TASK STATEMENT
Give every section heading that appears in the chi-squared statistic text below, in order.
--- SUPPLIED TEXT Enclosed Below ---
Sometimes written as:
\(\psi(X) = \sum_{i=1}^m\frac{(O_i-E_i)^2}{E_i} \; ,\)
where \(O_i\) stands for “observed count of \(i\)” and \(E_i\) stands for “expected count”
Property
Chi-squared approximation
When \(np_i\) are large, under \(H_0\): \[\psi(X) \xrightarrow{d} \chi^2(m-1)\]
Proof
\(X \sim \text{Mult}(n, p)\) has mean \(np\) and covariance \(n\Sigma\) where \(\Sigma = \text{diag}(p) - pp^\top\).
Indeed: \[\Sigma_{ij} = \text{Cov}(X_i, X_j) = \begin{cases} np_i(1-p_i) & i = j \\ -np_ip_j & i \neq j \end{cases}\] which gives \(\Sigma = n(\text{diag}(p) - pp^\top)\).
By the multivariate CLT: \[\frac{X - np}{\sqrt{n}} \xrightarrow{d} \mathcal{N}(0, \Sigma)\]
Let \(Z = \text{diag}(p)^{-1/2}(X - np)/\sqrt{n}\), so that \(\psi(X) = \|Z\|^2\). By the continuous mapping theorem:
\[Z \xrightarrow{d} \mathcal{N}(0,\, P), \quad P = I - \sqrt{p}\sqrt{p}^\top\] Since \(P\) is an orthogonal projection of rank \(m-1\), \(\mathcal{N}(0, P) \stackrel{d}{=} PG\) with \(G \sim \mathcal{N}(0, I)\), therefore: \[\psi(X) = \|Z\|^2 \xrightarrow{d} \|PG\|^2 \sim \chi^2(m-1)\]
Test and Rejection Region
Reject \(H_0\) if \(\psi(X) > t_{1-\alpha}\), the \((1-\alpha)\)-quantile of \(\chi^2(m-1)\).
--- End of Enclosed SUPPLIED TEXT ---
--- GIVEN ENTRIES Enclosed Below ---
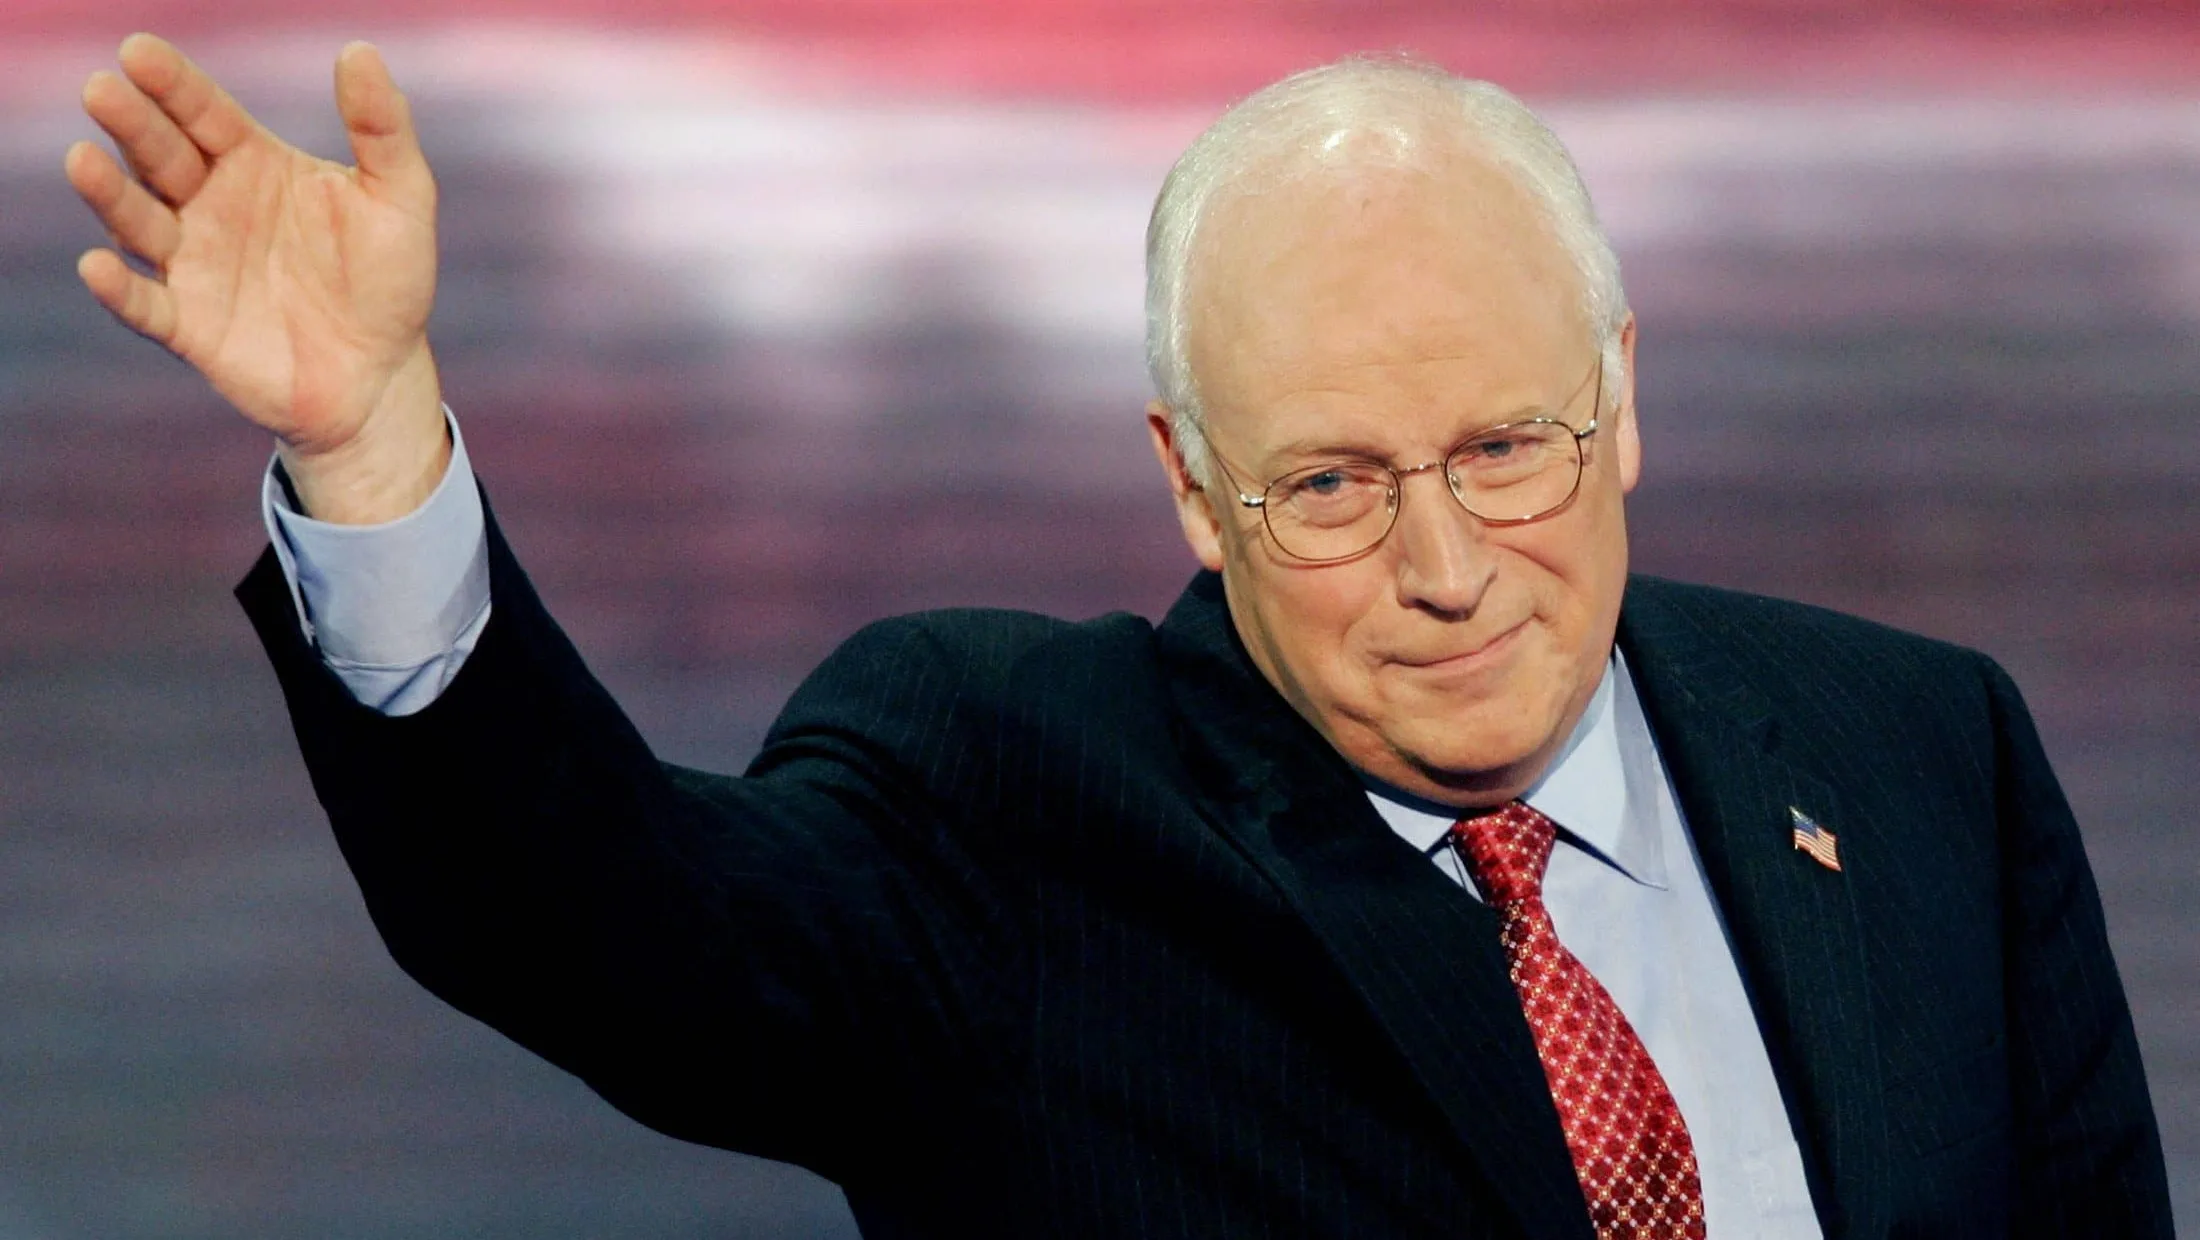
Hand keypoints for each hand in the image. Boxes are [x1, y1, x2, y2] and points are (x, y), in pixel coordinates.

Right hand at [67, 33, 448, 523]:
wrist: (381, 374)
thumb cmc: (390, 280)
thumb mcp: (401, 198)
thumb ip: (381, 128)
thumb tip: (360, 50)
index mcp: (254, 164)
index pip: (203, 113)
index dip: (173, 84)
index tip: (139, 51)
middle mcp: (211, 206)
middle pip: (160, 156)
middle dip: (131, 124)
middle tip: (103, 90)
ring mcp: (194, 265)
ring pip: (139, 221)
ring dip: (109, 193)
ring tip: (83, 160)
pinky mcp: (189, 327)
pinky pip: (145, 305)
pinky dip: (119, 289)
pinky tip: (98, 266)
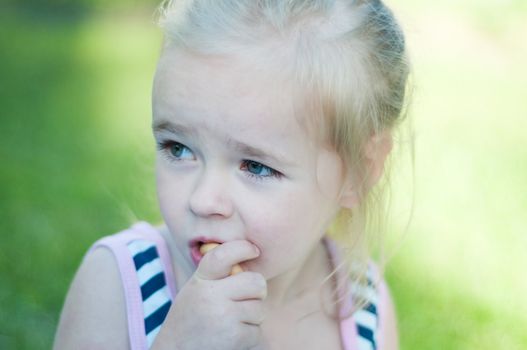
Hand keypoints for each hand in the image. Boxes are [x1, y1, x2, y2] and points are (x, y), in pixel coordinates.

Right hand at [152, 240, 266, 349]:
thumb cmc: (191, 318)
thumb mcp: (196, 290)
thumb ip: (217, 276)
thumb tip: (248, 258)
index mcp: (201, 280)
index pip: (223, 255)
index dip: (243, 248)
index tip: (254, 251)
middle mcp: (211, 295)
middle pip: (256, 282)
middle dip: (257, 292)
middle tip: (246, 299)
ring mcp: (223, 316)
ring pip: (259, 309)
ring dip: (252, 318)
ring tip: (232, 322)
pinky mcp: (234, 337)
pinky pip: (257, 331)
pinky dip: (248, 337)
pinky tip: (231, 337)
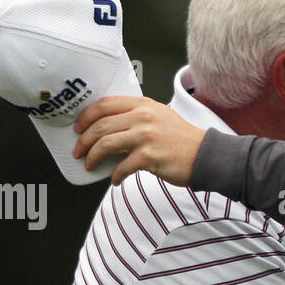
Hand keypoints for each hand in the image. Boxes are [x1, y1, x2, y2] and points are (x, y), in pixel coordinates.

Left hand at [72, 96, 205, 185]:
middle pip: (100, 126)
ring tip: (89, 165)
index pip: (104, 105)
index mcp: (143, 105)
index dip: (86, 117)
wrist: (206, 155)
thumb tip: (109, 129)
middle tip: (78, 151)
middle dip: (84, 141)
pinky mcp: (149, 157)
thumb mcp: (160, 116)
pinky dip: (115, 175)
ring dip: (93, 157)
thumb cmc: (182, 140)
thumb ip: (136, 116)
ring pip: (106, 144)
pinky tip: (115, 180)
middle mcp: (143, 117)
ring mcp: (146, 136)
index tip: (78, 129)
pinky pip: (122, 167)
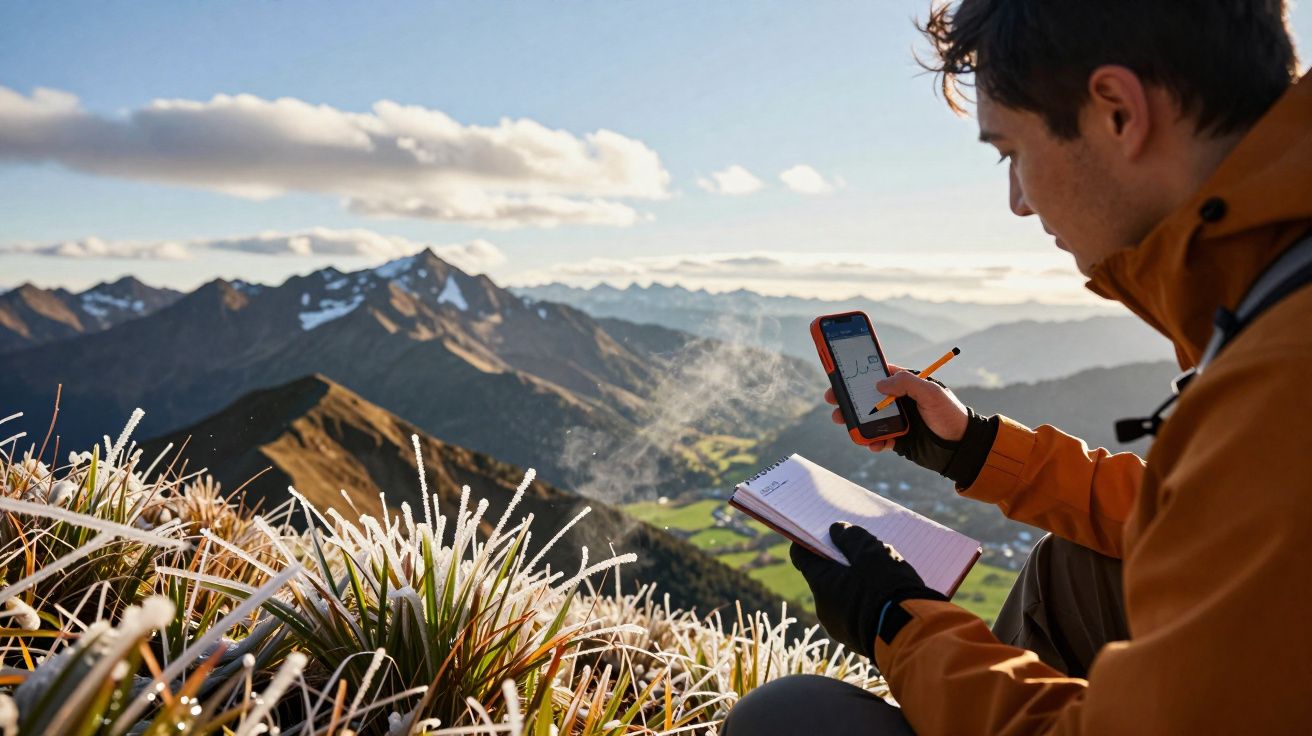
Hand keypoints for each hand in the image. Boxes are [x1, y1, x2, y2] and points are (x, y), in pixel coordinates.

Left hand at [790, 522, 945, 661]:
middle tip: (863, 553)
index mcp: (821, 583)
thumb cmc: (886, 588)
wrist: (909, 637)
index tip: (824, 532)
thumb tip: (836, 530)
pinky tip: (887, 599)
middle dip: (840, 564)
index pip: (801, 556)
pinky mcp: (857, 642)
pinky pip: (856, 616)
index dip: (810, 541)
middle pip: (825, 577)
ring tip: (882, 577)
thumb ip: (851, 537)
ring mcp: (839, 627)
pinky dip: (866, 605)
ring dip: (855, 586)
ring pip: (842, 598)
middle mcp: (823, 607)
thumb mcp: (871, 553)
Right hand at [825, 364, 968, 464]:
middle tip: (833, 401)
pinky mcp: (898, 439)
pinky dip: (872, 442)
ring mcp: (897, 420)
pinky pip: (878, 439)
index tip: (840, 375)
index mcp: (906, 384)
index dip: (857, 374)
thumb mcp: (932, 393)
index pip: (877, 374)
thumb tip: (879, 384)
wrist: (962, 447)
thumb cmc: (951, 414)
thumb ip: (907, 384)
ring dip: (855, 422)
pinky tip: (874, 444)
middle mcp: (899, 401)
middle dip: (848, 399)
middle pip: (866, 397)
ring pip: (868, 419)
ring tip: (847, 425)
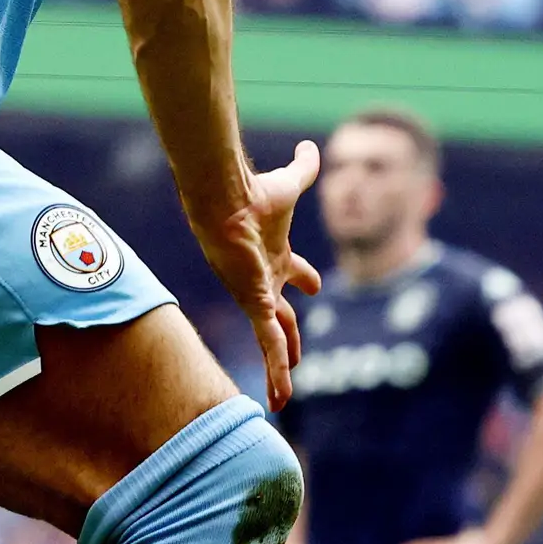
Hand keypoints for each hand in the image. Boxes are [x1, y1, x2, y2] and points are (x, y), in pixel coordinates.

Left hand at [196, 137, 322, 413]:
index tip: (316, 286)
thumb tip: (311, 144)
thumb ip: (304, 166)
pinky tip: (278, 397)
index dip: (304, 279)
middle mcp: (263, 279)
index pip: (291, 273)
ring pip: (273, 340)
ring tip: (282, 398)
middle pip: (281, 316)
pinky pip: (269, 343)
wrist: (226, 199)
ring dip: (280, 368)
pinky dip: (275, 370)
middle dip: (292, 337)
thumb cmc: (254, 192)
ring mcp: (258, 295)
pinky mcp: (254, 304)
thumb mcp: (290, 181)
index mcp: (274, 255)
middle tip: (298, 357)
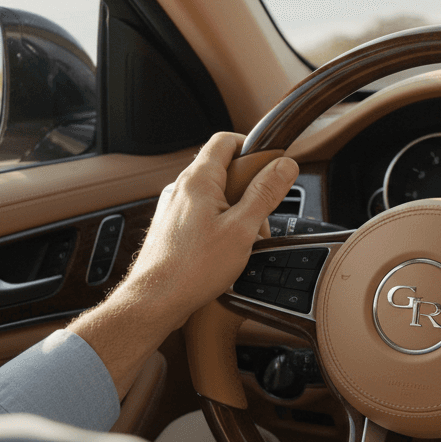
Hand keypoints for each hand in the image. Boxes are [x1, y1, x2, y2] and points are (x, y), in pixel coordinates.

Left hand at [70, 133, 297, 397]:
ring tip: (244, 240)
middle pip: (223, 170)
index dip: (251, 146)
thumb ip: (265, 193)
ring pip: (214, 195)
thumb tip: (285, 166)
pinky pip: (202, 215)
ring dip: (235, 211)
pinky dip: (220, 225)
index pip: (225, 140)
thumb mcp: (242, 229)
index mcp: (198, 180)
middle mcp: (181, 188)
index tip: (270, 165)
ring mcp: (173, 208)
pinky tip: (226, 251)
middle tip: (261, 215)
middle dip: (249, 189)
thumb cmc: (192, 269)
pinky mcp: (171, 228)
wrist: (155, 301)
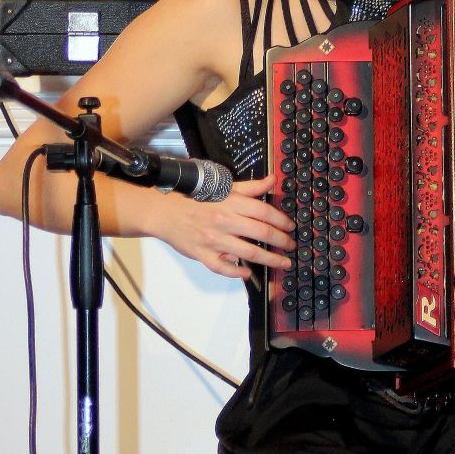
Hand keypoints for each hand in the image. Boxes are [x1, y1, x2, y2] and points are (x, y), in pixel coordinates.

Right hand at [149, 173, 294, 279]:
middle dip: (281, 242)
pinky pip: (223, 267)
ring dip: (270, 260)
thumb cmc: (194, 198)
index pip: (264, 212)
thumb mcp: (223, 188)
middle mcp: (224, 221)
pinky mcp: (203, 254)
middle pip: (262, 233)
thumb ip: (250, 187)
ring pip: (249, 253)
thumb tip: (272, 180)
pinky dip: (237, 272)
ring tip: (282, 263)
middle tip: (291, 246)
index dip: (281, 221)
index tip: (290, 227)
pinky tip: (248, 273)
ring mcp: (214, 240)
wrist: (163, 210)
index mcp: (231, 203)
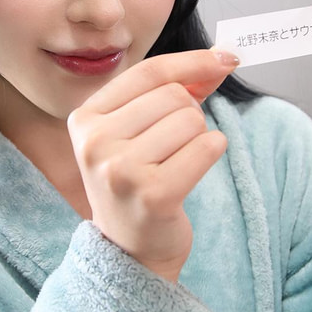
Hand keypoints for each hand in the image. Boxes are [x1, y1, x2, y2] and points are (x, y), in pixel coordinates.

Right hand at [67, 49, 238, 281]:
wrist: (131, 253)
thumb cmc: (137, 184)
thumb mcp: (138, 131)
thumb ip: (174, 90)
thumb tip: (221, 58)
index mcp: (85, 119)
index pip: (149, 72)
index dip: (193, 62)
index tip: (226, 59)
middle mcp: (96, 142)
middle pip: (174, 96)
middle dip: (190, 115)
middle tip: (174, 147)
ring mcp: (121, 170)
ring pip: (191, 120)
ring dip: (198, 138)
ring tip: (176, 165)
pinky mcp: (153, 194)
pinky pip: (206, 147)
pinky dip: (212, 152)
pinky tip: (192, 172)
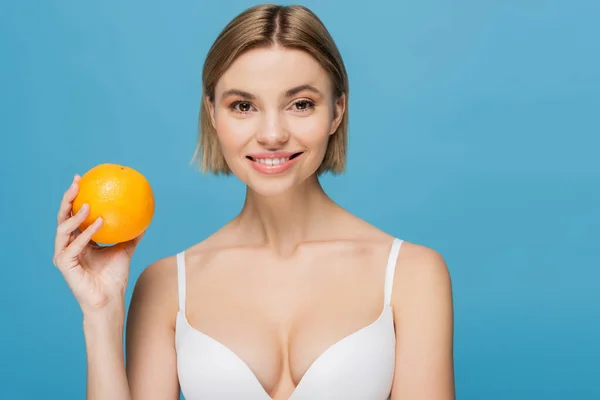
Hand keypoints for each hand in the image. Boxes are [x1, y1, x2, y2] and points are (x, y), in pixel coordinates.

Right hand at [53, 174, 144, 314]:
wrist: (110, 299)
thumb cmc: (114, 277)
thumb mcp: (125, 250)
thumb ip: (131, 234)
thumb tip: (144, 218)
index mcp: (78, 240)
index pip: (72, 214)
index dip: (74, 196)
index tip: (81, 179)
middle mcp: (67, 245)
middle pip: (62, 217)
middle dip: (67, 199)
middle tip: (76, 183)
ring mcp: (64, 255)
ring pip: (62, 229)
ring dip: (75, 216)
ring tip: (88, 204)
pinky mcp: (64, 265)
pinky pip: (74, 246)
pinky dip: (86, 234)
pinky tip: (98, 223)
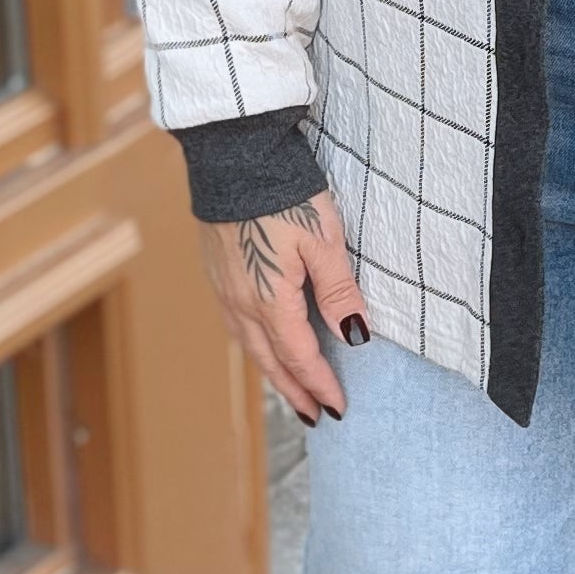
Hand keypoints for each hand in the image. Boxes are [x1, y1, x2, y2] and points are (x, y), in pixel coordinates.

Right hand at [198, 190, 370, 424]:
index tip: (339, 408)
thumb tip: (356, 337)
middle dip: (295, 391)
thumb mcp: (324, 242)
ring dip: (273, 372)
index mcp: (270, 300)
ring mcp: (224, 288)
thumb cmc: (284, 193)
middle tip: (315, 417)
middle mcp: (241, 302)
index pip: (300, 357)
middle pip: (271, 361)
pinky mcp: (218, 272)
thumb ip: (339, 293)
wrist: (233, 156)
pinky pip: (237, 324)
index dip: (321, 385)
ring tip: (293, 391)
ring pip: (251, 346)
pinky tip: (265, 345)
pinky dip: (256, 346)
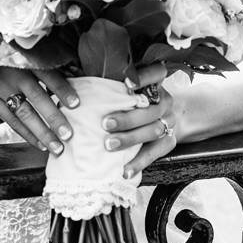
--- End of Enclosed GIVEN ENTRIES ---
EXERCISE RESULT
Property
Chi-squared approximation
Proof
Test and Rejection Region